#### Prompt A:
Duplicate the portion of the COPD study text between "Patient selection" and "with study instructions.", inclusive.
#### Prompt B:
According to the COPD study text, which instrument measured patient-reported health status?
#### Prompt C:
Write the next part of the COPD study text, picking up after its final sentence.

#### Text section:

* * *

While spirometry is regarded as the most reproducible and objective measurement of airflow limitation available, there have been controversies regarding the validity of spirometric testing and its value in the management of patients with known COPD. While spirometry measurement improves early detection of COPD in general practice,5 it is often imprecise due to lack of adequate training in use and interpretation,6 and may not accurately reflect the true burden of disease or patient experience. This study aimed to measure and compare 2007 (spirometry-based) and 2011 (risk + symptom-based) GOLD classification systems to physician-based severity assessment and to assess which system is most predictive of patient-reported health status.

Materials and methods

Study design

This was a secondary analysis of a combination chart review and patient survey that focused on patients diagnosed with severe or very severe COPD (based on physician assessment) who had recently experienced a moderate-to-severe COPD exacerbation. As a primary end point, GOLD 2007 (spirometry) and 2011 (exacerbation risk + symptoms) systems were cross-tabulated against each other and against the physician’s severity assessment to compare the overlap of these classification systems. These systems were then compared in terms of their explanatory power as predictors of patient-reported health status, as measured by the St George’s Respiratory Questionnaire for COPD (SGRQ-C) total scores.7

Patient selection

A stratified random quota sample of 100 physicians was recruited from a national database provided by a mailing list provider company (F1rstmark, Inc., Campton, NH, US). Physician specialty and census region (Northeast, Midwest, South, and West) were used as key sampling variables to ensure the equal representation by pulmonologists (PULMs) and primary care physicians (PCPs) in equal proportions from the four major census regions of the US. Included physicians needed to currently manage/treat severe and/or very severe COPD patients as defined by 2007 GOLD guidelines3 and be willing to comply with study instructions.

* * *

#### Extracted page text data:
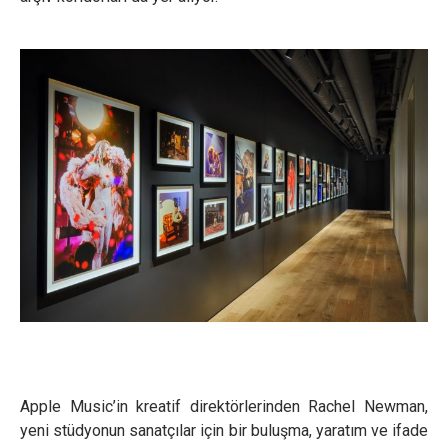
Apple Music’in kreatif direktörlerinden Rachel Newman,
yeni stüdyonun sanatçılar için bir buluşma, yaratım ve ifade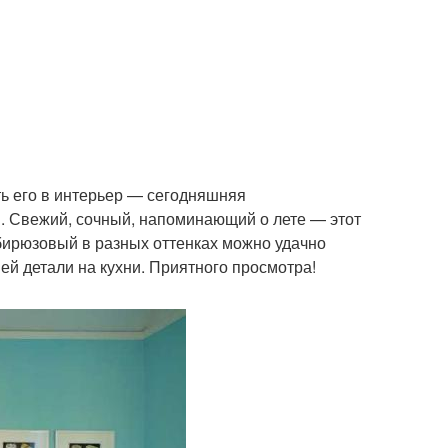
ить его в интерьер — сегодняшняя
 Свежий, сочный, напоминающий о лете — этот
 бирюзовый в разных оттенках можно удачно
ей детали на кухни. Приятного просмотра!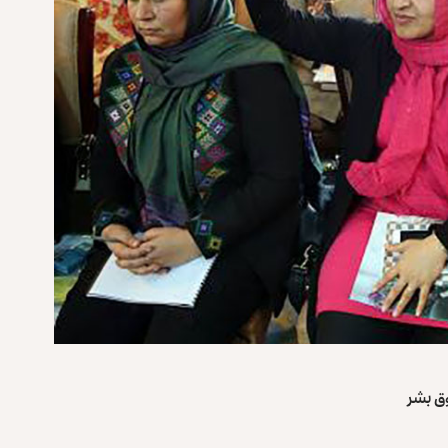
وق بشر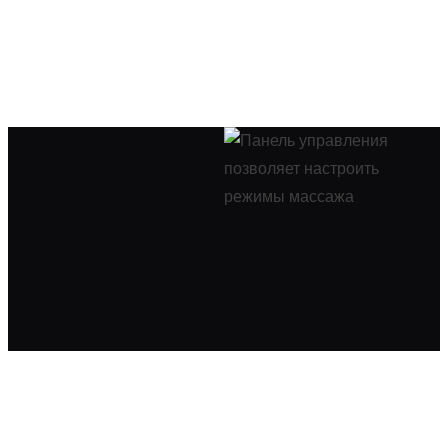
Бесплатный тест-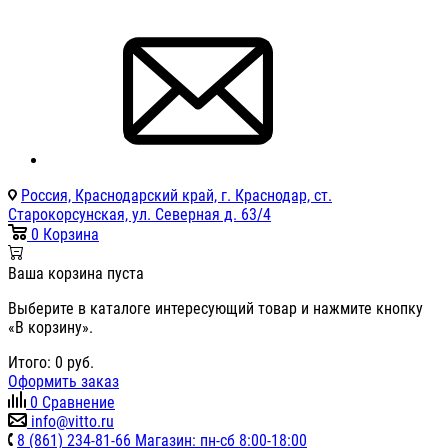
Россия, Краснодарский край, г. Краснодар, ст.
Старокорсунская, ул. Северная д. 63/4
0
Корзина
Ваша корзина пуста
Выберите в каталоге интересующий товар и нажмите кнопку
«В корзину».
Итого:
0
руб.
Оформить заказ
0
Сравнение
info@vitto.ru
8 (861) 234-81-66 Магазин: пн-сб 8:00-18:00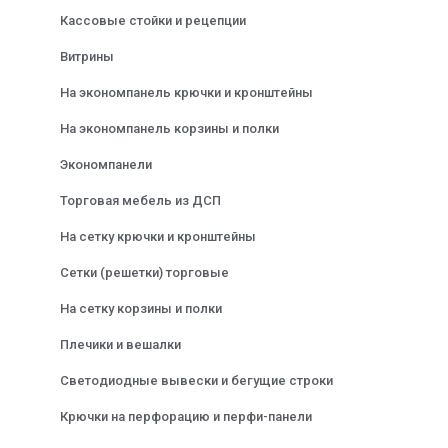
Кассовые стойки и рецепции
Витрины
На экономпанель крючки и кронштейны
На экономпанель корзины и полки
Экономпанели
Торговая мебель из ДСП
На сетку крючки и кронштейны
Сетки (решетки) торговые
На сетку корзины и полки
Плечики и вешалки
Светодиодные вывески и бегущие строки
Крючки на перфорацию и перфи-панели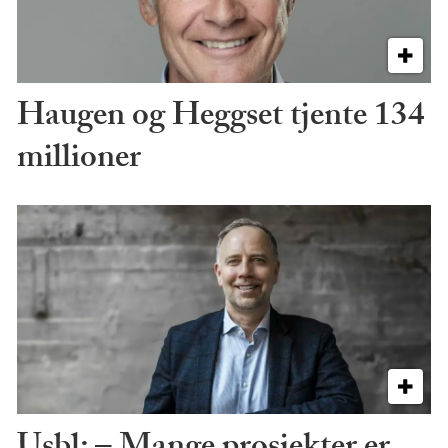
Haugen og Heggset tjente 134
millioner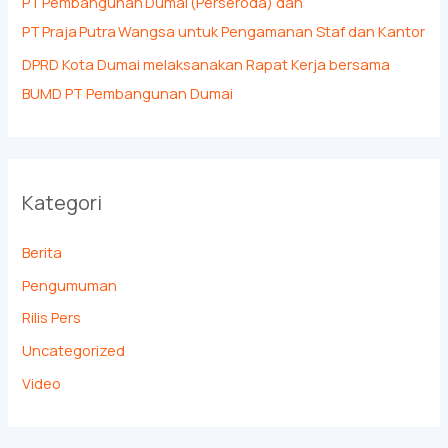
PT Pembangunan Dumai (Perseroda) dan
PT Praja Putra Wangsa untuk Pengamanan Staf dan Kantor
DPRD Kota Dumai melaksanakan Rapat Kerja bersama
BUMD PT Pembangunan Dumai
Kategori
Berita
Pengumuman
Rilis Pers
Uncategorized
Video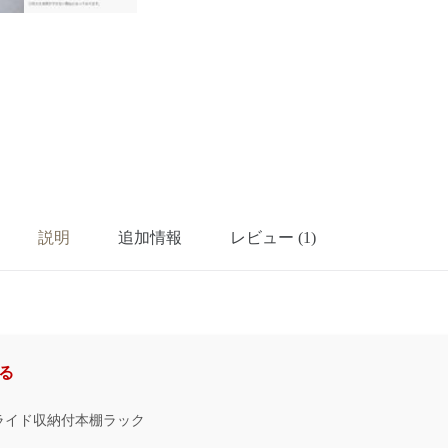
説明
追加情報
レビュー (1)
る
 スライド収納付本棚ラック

* * *

#### Final answer A:
Patient selection

A stratified random quota sample of 100 physicians was recruited from a national database provided by a mailing list provider company (F1rstmark, Inc., Campton, NH, US). Physician specialty and census region (Northeast, Midwest, South, and West) were used as key sampling variables to ensure the equal representation by pulmonologists (PULMs) and primary care physicians (PCPs) in equal proportions from the four major census regions of the US. Included physicians needed to currently manage/treat severe and/or very severe COPD patients as defined by 2007 GOLD guidelines3 and be willing to comply with study instructions.

#### Final answer B:
The St George's Respiratory Questionnaire for COPD (SGRQ-C), using its total scores.

#### Final answer C:
Each physician randomly selected up to four patients from all patients eligible at his/her practice using patient birth month and day for selection criteria, with each physician randomly assigned a month and day as a starting point for selection. Patients who were 40 years or older and who had been diagnosed with severe or very severe COPD for ≥12 months prior to their most recent visit, had had a chronic productive cough for ≥3 months, and who had experienced a moderate or severe exacerbation (based on American Thoracic Society/European Respiratory Society proposed categories for COPD-exacerbation severity)8 within the previous 12 months were eligible for inclusion.

Data collection

Recruitment and measurement occurred between November 2011 and March 2012. Patients were administered a survey via computer assisted telephone interview or hard-copy survey that included a brief introductory screening of whether patients met inclusion/exclusion criteria, questions regarding the frequency and severity of exacerbations in the previous 12 months, and smoking status and validated patient-reported outcome instruments, including the SGRQ-C.9 These instruments were licensed and administered in a format consistent with their original format and content. Physicians completed case-report forms (CRFs) based on patients’ medical records in order to collect demographic, treatment, and clinical information, including the number of moderate and severe exacerbations that had occurred within 12 months of the CRF completion date. For this analysis, only patients whose spirometric data were available and who reported a FEV1/FVC <70% at their most recent visit were included. This study was conducted in accordance with the amended Declaration of Helsinki. Institutional review board exemption for this study was obtained from the New England Institutional Review Board (11-391); informed patient consent was not required, since patient identity was only known to participating physicians, who assigned a unique identifier for each patient recruit for the purpose of tracking.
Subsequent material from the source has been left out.